Print every line of text in the rows below character for character, and leave the pictures out.

= = = = =

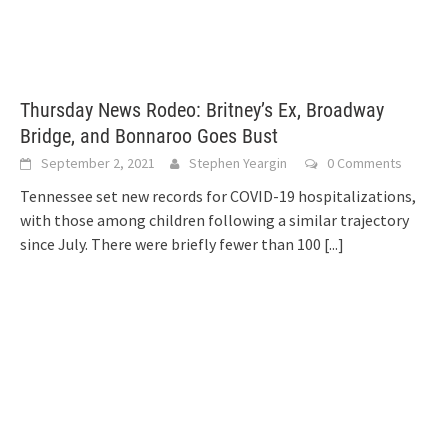
Thursday News Rodeo: Britney’s Ex, Broadway
Bridge, and Bonnaroo Goes Bust
September 2, 2021
Stephen Yeargin
0 Comments
Tennessee set new records for COVID-19 hospitalizations,
with those among children following a similar trajectory
since July. There were briefly fewer than 100
[...]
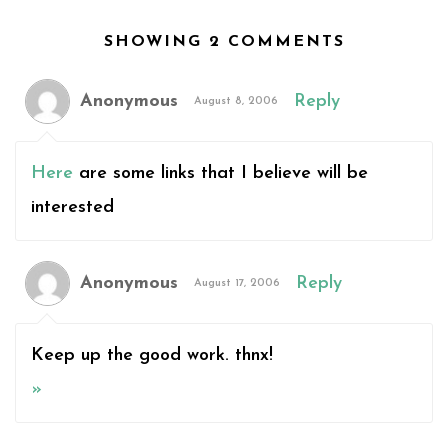
SHOWING 2 COMMENTS
Anonymous
Reply
August 8, 2006
Here
are some links that I believe will be
interested
Anonymous
Reply
August 17, 2006
Keep up the good work. thnx!
»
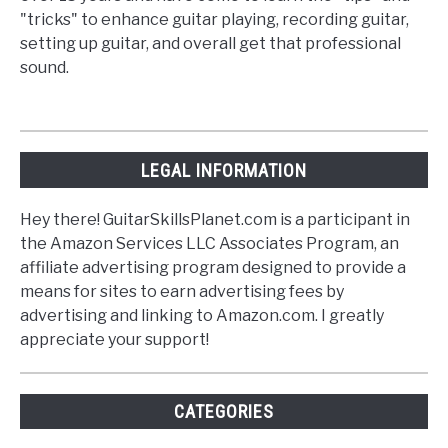
"tricks" to enhance guitar playing, recording guitar,
setting up guitar, and overall get that professional
sound.
LEGAL INFORMATION
Hey there! GuitarSkillsPlanet.com is a participant in
the Amazon Services LLC Associates Program, an
affiliate advertising program designed to provide a
means for sites to earn advertising fees by
advertising and linking to Amazon.com. I greatly
appreciate your support!
CATEGORIES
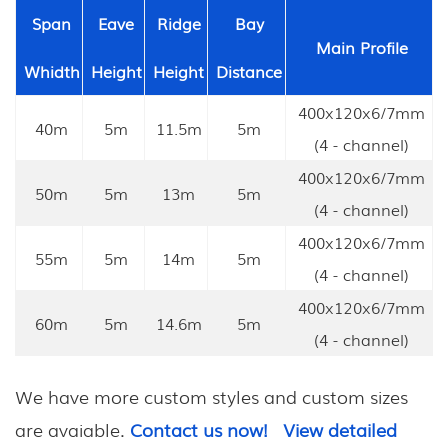
Span
Eave
Ridge
Bay
Main Profile
Whidth
Height
Height
Distance
400x120x6/7mm
40m
5m
11.5m
5m
(4 - channel)
400x120x6/7mm
50m
5m
13m
5m
(4 - channel)
400x120x6/7mm
55m
5m
14m
5m
(4 - channel)
400x120x6/7mm
60m
5m
14.6m
5m
(4 - channel)
We have more custom styles and custom sizes
are avaiable.
Contact us now!
View detailed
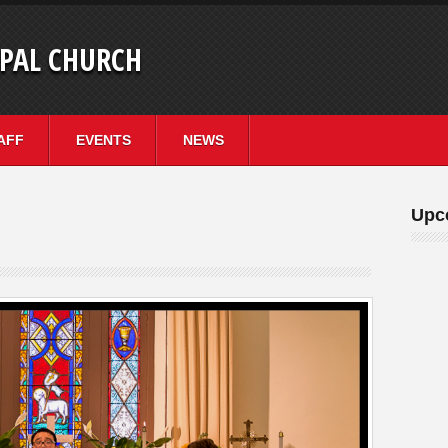
OPAL CHURCH
AFF
EVENTS
NEWS
Upc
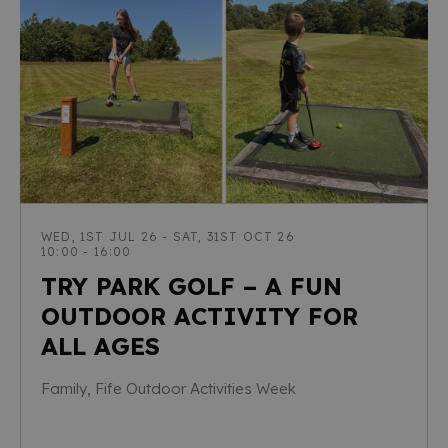
WED, 1ST JUL 26 - SAT, 31ST OCT 26
10:00 - 16:00
TRY PARK GOLF – A FUN
OUTDOOR ACTIVITY FOR
ALL AGES
Family, Fife Outdoor Activities Week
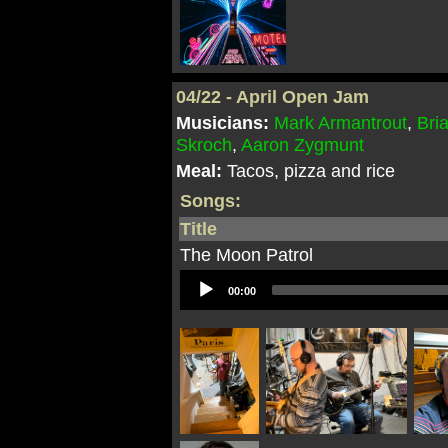
04/22 - April Open Jam
Musicians:
Mark Armantrout
,
Bri
Skroch
,
Aaron Zygmunt
Meal:
Tacos, pizza and rice
Songs:
Title
The Moon Patrol
Audio
00:00
Player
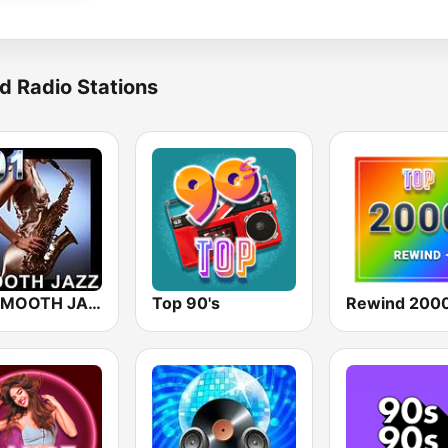
d Radio Stations
101 SMOOTH JAZZ
Top 90's
Rewind 2000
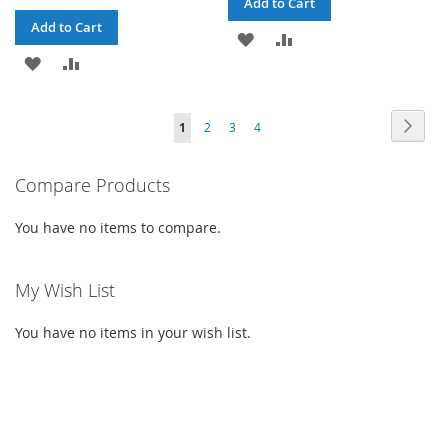
Add to Cart
Add to Cart
ADD
ADD
ADD
ADD
TO
TO
TO
TO
WISH
COMPARE
Page
Page
Next
You're
Page
Page
Page
1
2
3
4
WISH
COMPARE
LIST
currently
LIST
Compare Products
reading
page
You have no items to compare.
My Wish List
You have no items in your wish list.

= = = = =

Solution for this problem
Thursday News Rodeo: Britney’s Ex, Broadway
Bridge, and Bonnaroo Goes Bust
September 2, 2021
Stephen Yeargin
0 Comments
Tennessee set new records for COVID-19 hospitalizations,
with those among children following a similar trajectory
since July. There were briefly fewer than 100
[...]
SHOWING 2 COMMENTS
Anonymous
Reply
August 8, 2006
Here
are some links that I believe will be
interested
Anonymous
Reply
August 17, 2006
Keep up the good work. thnx!
»
"tricks" to enhance guitar playing, recording guitar,
setting up guitar, and overall get that professional
sound.
LEGAL INFORMATION
Hey there! GuitarSkillsPlanet.com is a participant in
the Amazon Services LLC Associates Program, an
affiliate advertising program designed to provide a
means for sites to earn advertising fees by
advertising and linking to Amazon.com. I greatly
appreciate your support!
CATEGORIES
Span
Eave
Ridge
Bay
Main Profile
Whidth
Height
Height
Distance
400x120x6/7mm
40m
5m
11.5m
5m
(4 - channel)
400x120x6/7mm
50m
5m
13m
5m
(4 - channel)
400x120x6/7mm
55m
5m
14m
5m
(4 - channel)
400x120x6/7mm
60m
5m
14.6m
5m
(4 - channel)
We have more custom styles and custom sizes
are avaiable.
Contact us now!
View detailed
OPAL CHURCH
AFF
EVENTS
NEWS
Upc
WED, 1ST JUL 26 - SAT, 31ST OCT 26
10:00 - 16:00
TRY PARK GOLF – A FUN
OUTDOOR ACTIVITY FOR
ALL AGES
Family, Fife Outdoor Activities Week
04/22 - April Open Jam
Musicians:
Mark Armantrout
,
Bri
Skroch
,
Aaron Zygmunt
Meal:
Tacos, pizza and rice
Songs:
Title
The Moon Patrol
Audio
00:00
Player
d Radio Stations
101 SMOOTH JAZZ
Top 90's
Rewind 2000
Add to Cart
Add to Cart
ADD
ADD
ADD
ADD
TO
TO
TO
TO
WISH
COMPARE
Page
Page
Next
You're
Page
Page
Page
1
2
3
4
WISH
COMPARE
LIST
currently
LIST
Compare Products
reading
page
You have no items to compare.
My Wish List
You have no items in your wish list.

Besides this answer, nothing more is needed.